**Quoted passage**
|---|

Long$^2$RAG: Evaluating Long-Context & Long-Form Retrieval-Augmented Generation with Key Point Recall
This addresses a gap in evaluation methods for RAG systems, particularly for researchers and developers working on long-context and long-form generation tasks, though it is incremental as it builds on existing RAG benchmarking efforts.
The authors tackled the problem of inadequate benchmarks for evaluating retrieval-augmented generation (RAG) systems in long-context and long-form scenarios by introducing the Long$^2$RAG benchmark with 280 questions across 10 domains and the Key Point Recall (KPR) metric, which measures how well LLMs incorporate key points from retrieved documents averaging 2,444 words.

|---|

**Listed entries**
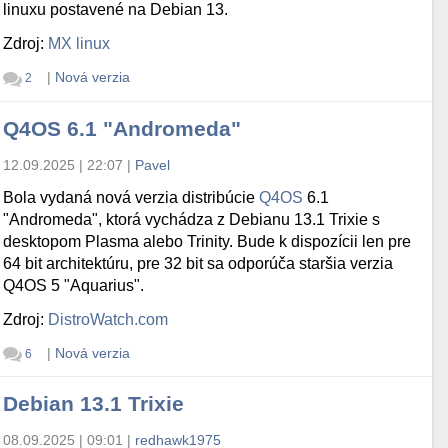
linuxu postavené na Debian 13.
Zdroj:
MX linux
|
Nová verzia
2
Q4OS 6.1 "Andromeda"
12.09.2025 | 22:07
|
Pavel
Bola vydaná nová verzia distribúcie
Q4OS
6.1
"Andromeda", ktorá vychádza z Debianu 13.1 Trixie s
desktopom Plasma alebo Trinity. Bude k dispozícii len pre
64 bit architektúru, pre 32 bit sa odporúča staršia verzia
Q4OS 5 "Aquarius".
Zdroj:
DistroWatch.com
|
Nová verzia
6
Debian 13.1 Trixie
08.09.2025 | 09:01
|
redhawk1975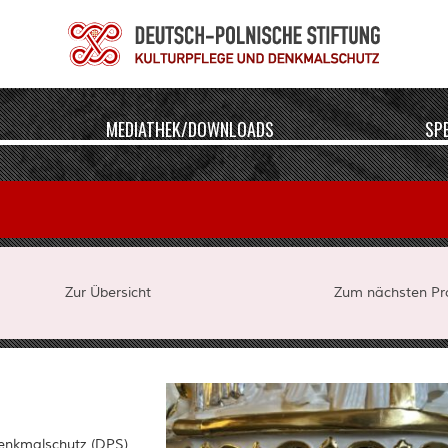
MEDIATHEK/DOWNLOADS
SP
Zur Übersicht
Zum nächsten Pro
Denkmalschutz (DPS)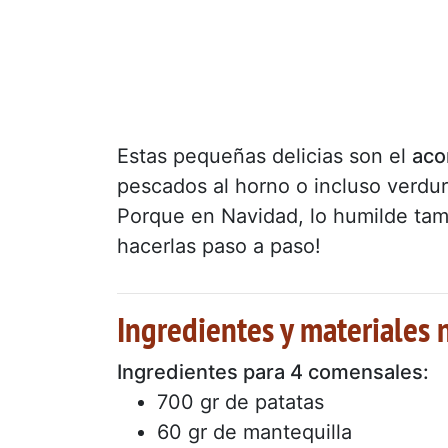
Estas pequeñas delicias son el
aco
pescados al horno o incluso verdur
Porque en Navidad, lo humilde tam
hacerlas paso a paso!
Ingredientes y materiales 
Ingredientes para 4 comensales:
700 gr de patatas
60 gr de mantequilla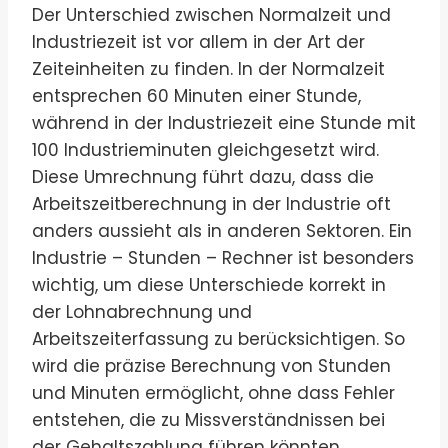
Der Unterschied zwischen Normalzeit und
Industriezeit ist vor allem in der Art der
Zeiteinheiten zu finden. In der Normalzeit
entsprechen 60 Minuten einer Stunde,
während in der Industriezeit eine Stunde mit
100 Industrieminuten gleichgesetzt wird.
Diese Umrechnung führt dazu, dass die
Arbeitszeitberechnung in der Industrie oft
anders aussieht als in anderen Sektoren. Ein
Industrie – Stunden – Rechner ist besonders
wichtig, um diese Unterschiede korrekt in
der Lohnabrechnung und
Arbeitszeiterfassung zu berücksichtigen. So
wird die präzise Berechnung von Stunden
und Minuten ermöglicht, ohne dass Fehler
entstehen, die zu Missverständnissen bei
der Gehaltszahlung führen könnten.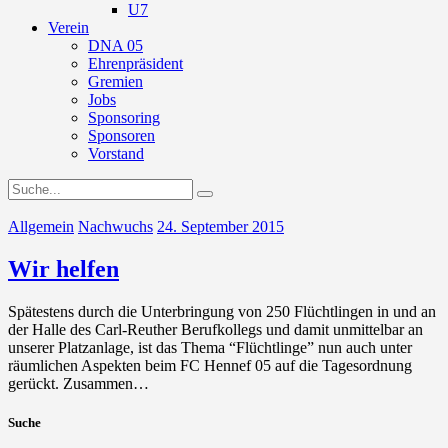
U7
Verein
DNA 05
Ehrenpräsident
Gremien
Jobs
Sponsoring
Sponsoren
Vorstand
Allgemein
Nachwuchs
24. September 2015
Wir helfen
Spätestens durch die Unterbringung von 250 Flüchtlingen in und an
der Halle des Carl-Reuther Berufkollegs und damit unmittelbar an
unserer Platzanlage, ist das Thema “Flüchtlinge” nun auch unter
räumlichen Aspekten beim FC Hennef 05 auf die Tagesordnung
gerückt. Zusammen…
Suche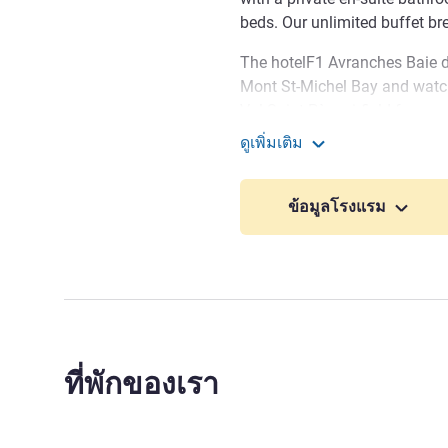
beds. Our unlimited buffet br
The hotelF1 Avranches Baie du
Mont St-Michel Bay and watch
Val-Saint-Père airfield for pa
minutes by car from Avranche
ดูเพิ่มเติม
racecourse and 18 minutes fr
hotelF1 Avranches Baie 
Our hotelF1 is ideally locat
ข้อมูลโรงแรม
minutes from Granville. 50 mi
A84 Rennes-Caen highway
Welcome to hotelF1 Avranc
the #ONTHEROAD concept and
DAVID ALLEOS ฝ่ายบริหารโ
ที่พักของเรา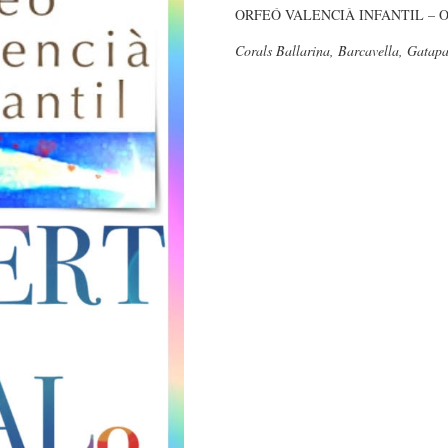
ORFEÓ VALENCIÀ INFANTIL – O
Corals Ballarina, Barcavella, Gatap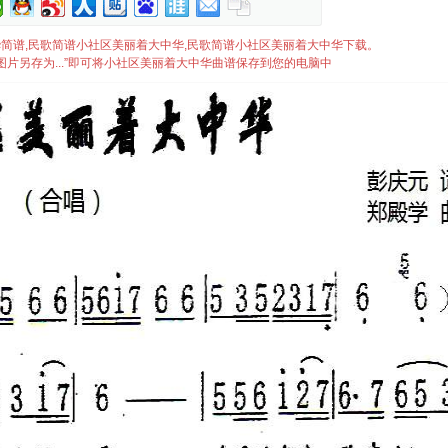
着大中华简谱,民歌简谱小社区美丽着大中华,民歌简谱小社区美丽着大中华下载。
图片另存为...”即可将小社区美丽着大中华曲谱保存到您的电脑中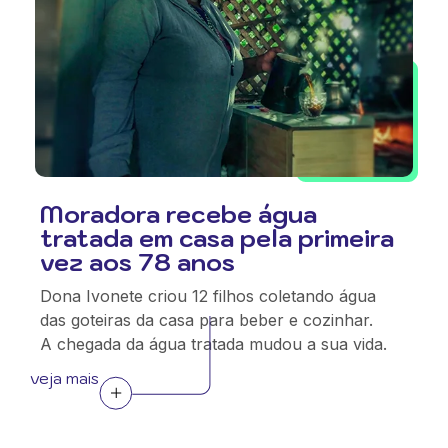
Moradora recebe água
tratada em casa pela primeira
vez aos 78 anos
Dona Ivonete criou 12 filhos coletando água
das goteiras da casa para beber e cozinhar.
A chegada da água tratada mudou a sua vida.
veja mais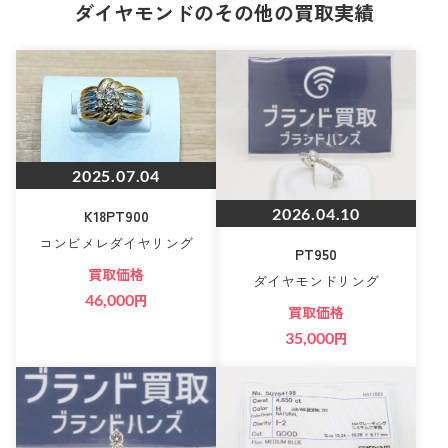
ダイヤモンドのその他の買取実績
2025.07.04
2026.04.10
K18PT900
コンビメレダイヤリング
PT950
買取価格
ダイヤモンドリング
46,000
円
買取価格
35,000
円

|---|

**Problems to work on**
1. Reproduce the passage of the benchmark summary that runs from "Long$^2$RAG: Evaluating Long-Context" down to "RAG benchmarking efforts.", word for word.
2. Resume the summary of the Long$^2$RAG benchmark, picking up right after its final sentence.

**Task answers**
1.
Long$^2$RAG: Evaluating Long-Context & Long-Form Retrieval-Augmented Generation with Key Point Recall
This addresses a gap in evaluation methods for RAG systems, particularly for researchers and developers working on long-context and long-form generation tasks, though it is incremental as it builds on existing RAG benchmarking efforts.

2.
Retrieval-augmented generation (RAG) is a promising approach to address the limitations of fixed knowledge in large language models (LLMs). However, current benchmarks for evaluating RAG systems suffer from two key deficiencies: (1) they fail to adequately measure LLMs' capability in handling long-context retrieval due to a lack of datasets that reflect the characteristics of retrieved documents, and (2) they lack a comprehensive evaluation method for assessing LLMs' ability to generate long-form responses that effectively exploits retrieved information. To address these shortcomings, we introduce the Long$^2$RAG benchmark and the Key Point Recall (KPR) metric. Long$^2$RAG comprises 280 questions spanning 10 domains and across 8 question categories, each associated with 5 retrieved documents with an average length of 2,444 words. KPR evaluates the extent to which LLMs incorporate key points extracted from the retrieved documents into their generated responses, providing a more nuanced assessment of their ability to exploit retrieved information.